Keeping the cricket container clean will ensure a longer, healthier life for your crickets, and will allow you to keep them on the sales floor for maximum profit. To clean the container, remove any dead crickets, shed skins, and waste material. Wash the container out with hot water (you can also use a very mild bleach solution) between cricket shipments. Thoroughly rinse the container and allow it to dry before adding a new batch of crickets. Never expose your crickets or cricket container to any kind of pesticides or cleaning solution other than a mild bleach solution.

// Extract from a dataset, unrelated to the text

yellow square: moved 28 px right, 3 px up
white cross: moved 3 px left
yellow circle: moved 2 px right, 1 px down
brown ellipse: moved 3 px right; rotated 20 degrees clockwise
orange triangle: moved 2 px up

Ideal Temperature, Storage, and Maintenance
Superworms are tropical insects that require warmer temperatures than standard/giant mealworms. Superworms’ ideal temperature range is 70°- 80° F. Cupped super worms can be stored in the cups for up to two weeks. Bulk super worms will be shipped in a box with egg crate. Store your super worms in a plastic container between two layers of mealworm bedding (2″ on bottom and 1/2″ on top). Good container guidelines for a super worm container include dimensions about twice that of a shoebox, at least six inches tall, without a lid, and of sturdy plastic construction. (Small cat pans usually work well.) Add a small amount of Easy Water every other day to provide moisture for the worms. Depending on the quantity of super worms, fresh bedding should be added every week to two weeks to maintain the 2 ½” layers. Plan on completely replacing the bedding every three to four weeks.

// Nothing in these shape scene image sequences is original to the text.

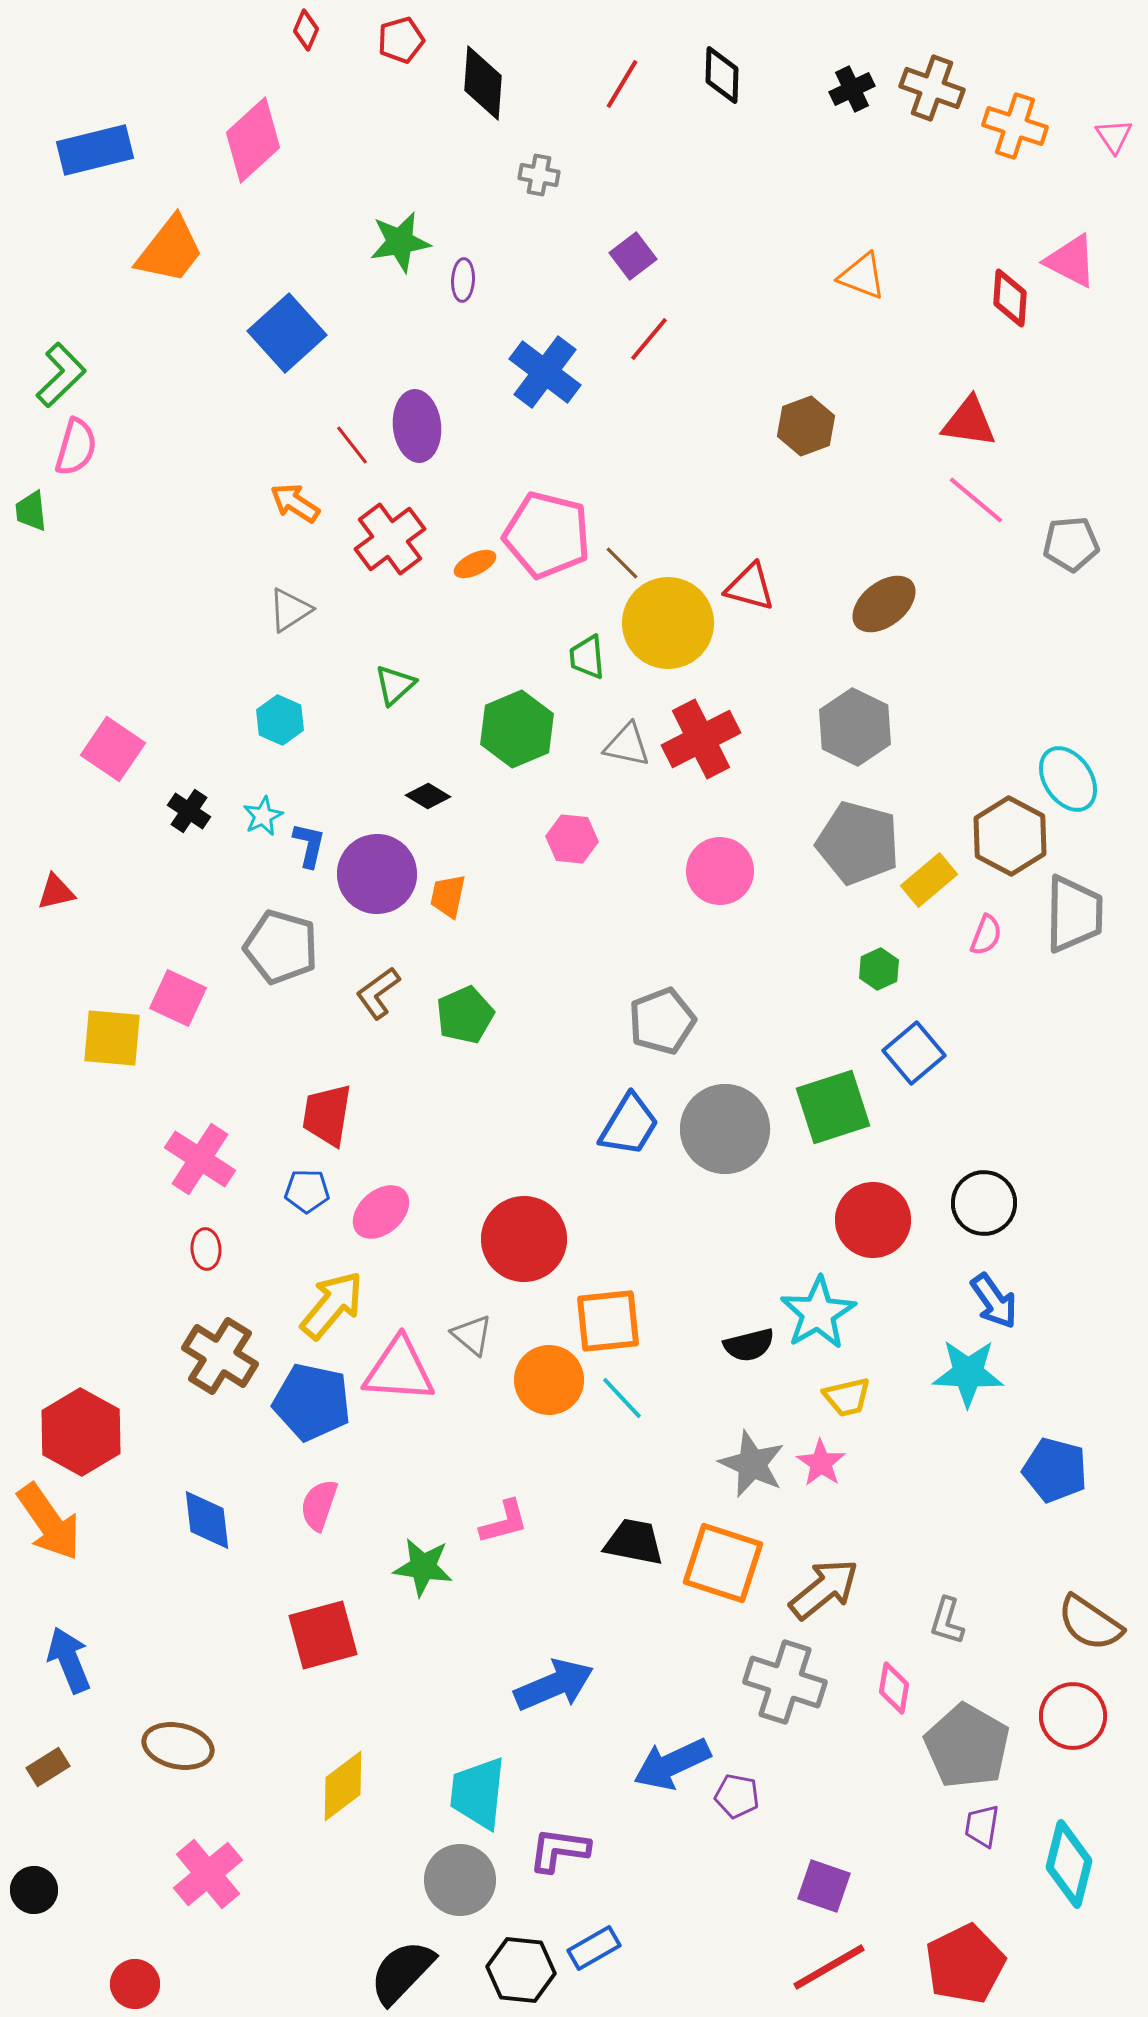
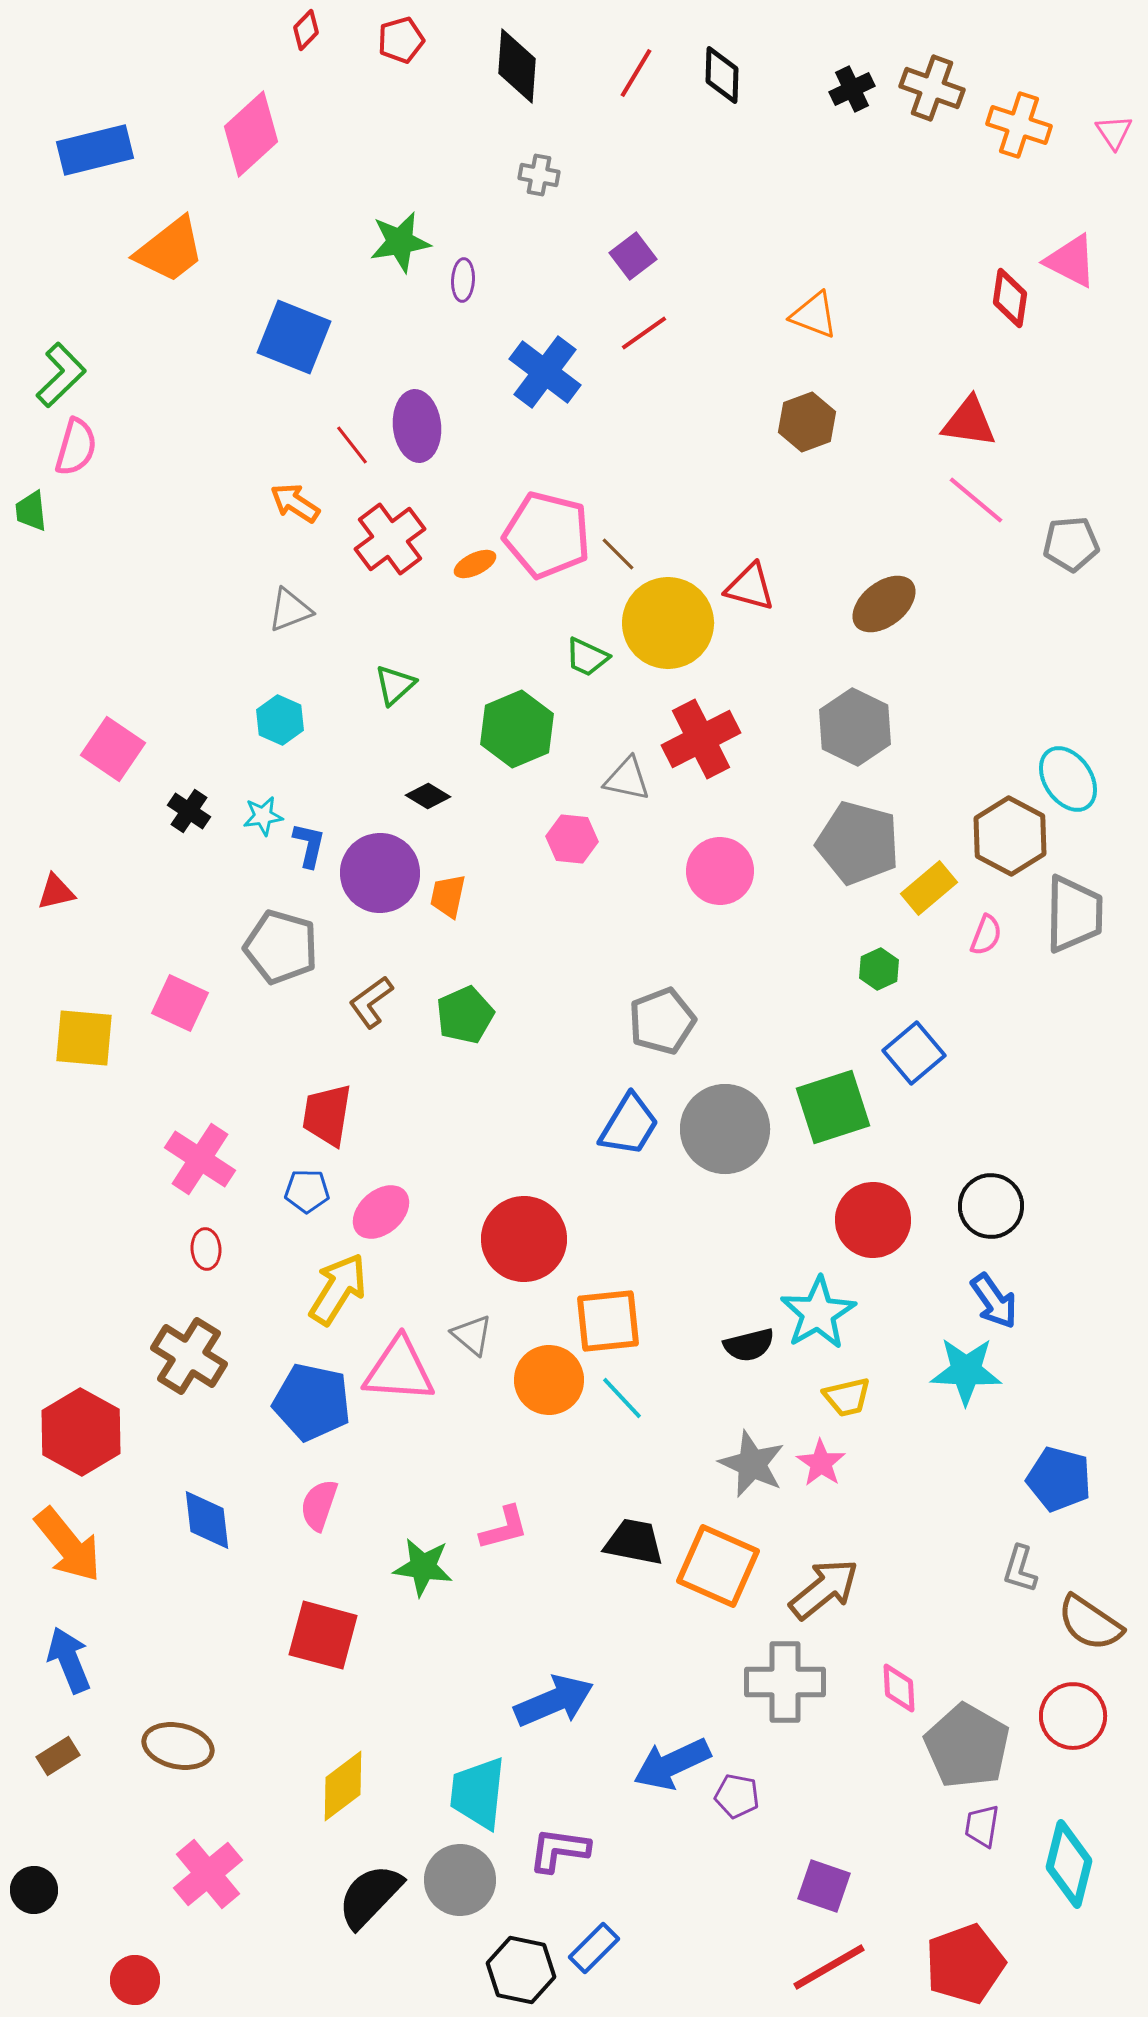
red diamond at (306, 30): rotated 21 degrees clockwise
black diamond at (483, 83): moved 34 px right, 17 px up
red line at (622, 84): moved 14 px right, 11 px up
orange cross at (1015, 126): moved 4 px right, 1 px up
pink triangle at (1114, 136): moved 4 px up
pink diamond at (253, 140): moved 2 px left, 6 px up
orange trapezoid at (170, 250): rotated 14 degrees clockwise
orange triangle at (862, 276): moved 48 px left, 39 px down
red diamond at (1010, 298): rotated 4 degrees clockwise
blue square at (287, 333): moved 7 px right, 4 px down; rotated 26 degrees counterclockwise
red line at (649, 339): moved 5 px left, 6 px up; rotated 15 degrees clockwise
brown hexagon at (806, 426): moved 1 px right, 4 px up
brown line at (622, 563): moved 4 px left, 9 px up
gray triangle at (290, 610): rotated 12 degrees clockwise
green trapezoid at (587, 657): rotated 60 degrees counterclockwise
gray triangle at (627, 745): moved 34 px down
cyan star at (263, 816): rotated 18 degrees clockwise
purple circle at (377, 874): moved 3 px right, 1 px up
yellow rectangle at (929, 880): moved 8 px down
brown L-shape at (378, 993): moved 7 px left, 9 px down
pink square at (178, 998): moved 2 px right, 5 px down
yellow square at (112, 1038): moved 28 px left
black circle at (984, 1203): moved 7 px right, 3 px down
yellow arrow at (332, 1305): moved 6 px right, 16 px up; rotated 8 degrees counterclockwise
brown cross at (220, 1356): moved 31 px left
cyan star at (968, 1373): moved 2 px left, 2 px up
blue pentagon at (1055, 1470): moved 4 px right, 9 px down
orange arrow at (49, 1522): moved 19 px right, 23 px down; rotated 4 degrees counterclockwise
pink L-shape at (504, 1522): moved 6 px down
orange square at (723, 1563): moved 5 px left, 3 px down; rotated 6 degrees clockwise
gray L-shape at (947, 1621): moved 73 px right, 52 px up
red square at (323, 1635): rotated 30 degrees clockwise
gray cross at (785, 1682): rotated 18 degrees counterclockwise
blue arrow at (554, 1685): moved 16 px down
pink diamond at (894, 1688): moved 5 px right; rotated 12 degrees counterclockwise
brown rectangle at (48, 1767): moved 10 px right, 11 px up
blue rectangle at (594, 1948): rotated 15 degrees counterclockwise
red pentagon at (965, 1964): rotated 6 degrees clockwise
black hexagon at (521, 1970): rotated 6 degrees clockwise
black semicircle at (402, 1972): moved 32 px left, 76 px up
red circle at (135, 1984): moved 4 px up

Ideal Temperature, Storage, and Maintenance
Waxworms can be stored for a couple of weeks if kept at 50-60° F. This is the ideal temperature for waxworms; however, most refrigerators are colder than this. Often, the butter tray on the door of your refrigerator is the best place to find this ideal temperature. It’s better to keep waxworms at room temp with low humidity than it is to store them in a refrigerator that is colder than 40° F in its warmest area. Cupped waxworms should be stored in their cup. They have entered a stage in their life cycle where they no longer consume food. They are living off the fat supplies in their bodies. This means you’ll see them growing smaller the longer you keep them. Always remove any dead (black) wax worms from the container. It’s extremely important that they are stored in low humidity.

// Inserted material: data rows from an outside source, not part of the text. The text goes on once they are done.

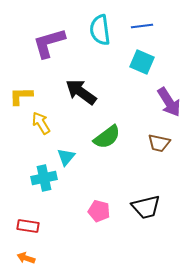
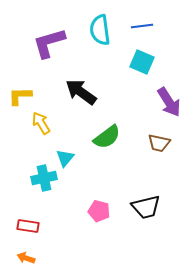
yellow L-shape: moved 1 px left
cyan triangle: moved 1 px left, 1 px down
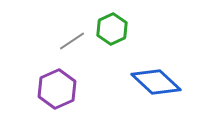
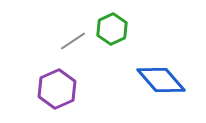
gray line: moved 1 px right
blue diamond: moved 5 px right, 2 px up; rotated 6 degrees clockwise
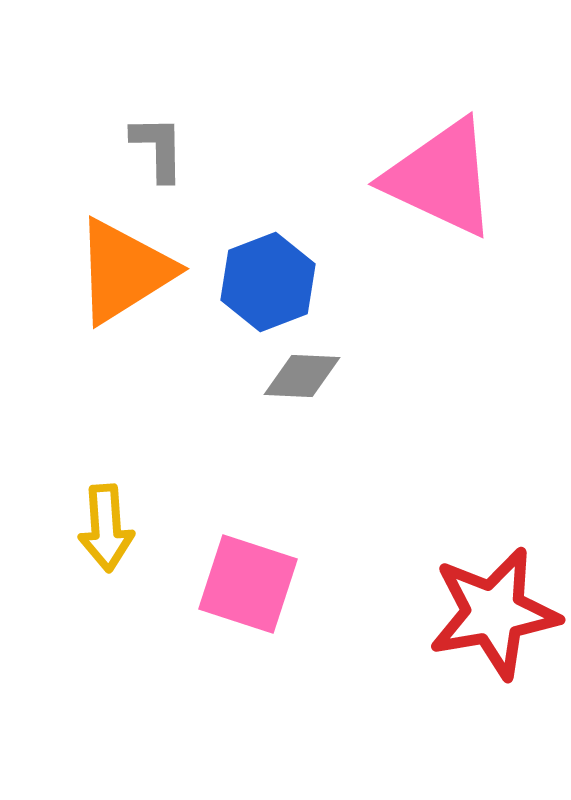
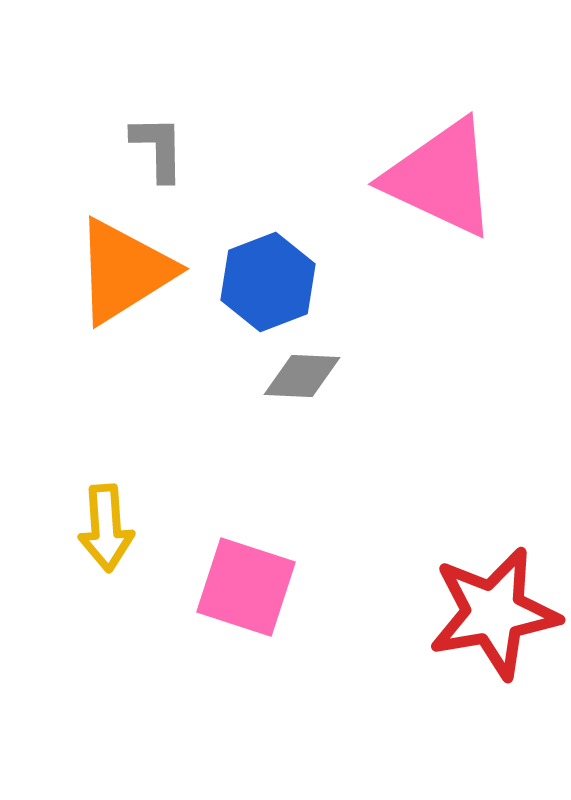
pink square: moved 2 px left, 3 px down
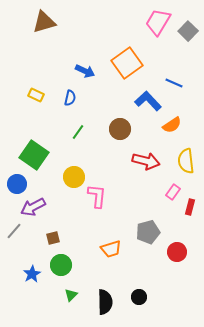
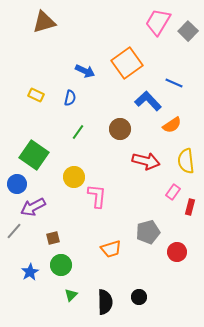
blue star: moved 2 px left, 2 px up
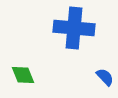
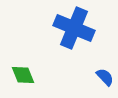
blue cross: rotated 18 degrees clockwise
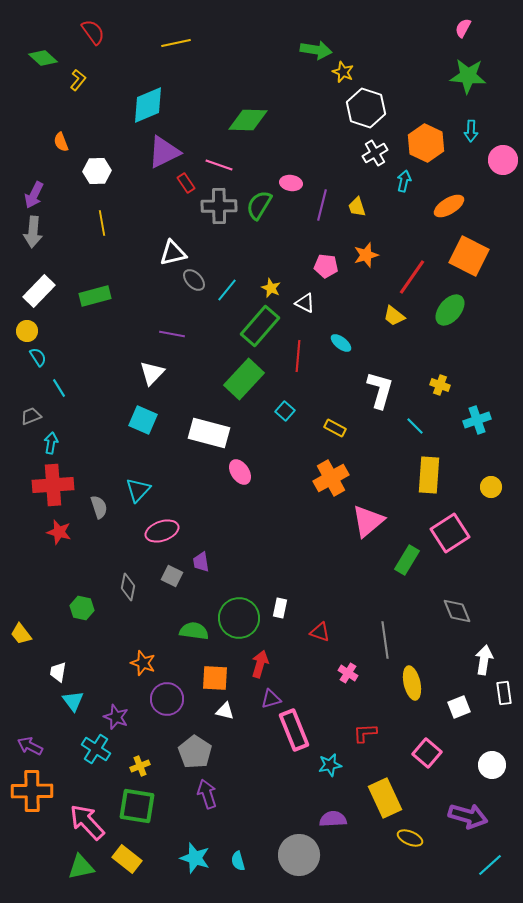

Our bulk waxworms are shipped overnight in our standard heavy, ventilated screened boxes without bedding. The bedding material is not necessary for overnight shipping; however, we highly recommend as soon as you receive your bulk shipment that you transfer the waxworms into smaller 100-250 count cups or containers with ventilated lids. Add a 1″-2″ layer of sawdust or wood shavings (aspen or pine shavings) to the bottom of the container then transfer the worms. Aspen or pine shavings is the same material used to line hamster cages. You can find this material at any pet supply store. The bedding material wicks off any moisture that may develop inside the container and can help keep your waxworms in storage longer. If the bedding becomes moist lids should be removed to allow moisture to escape, or replace the bedding.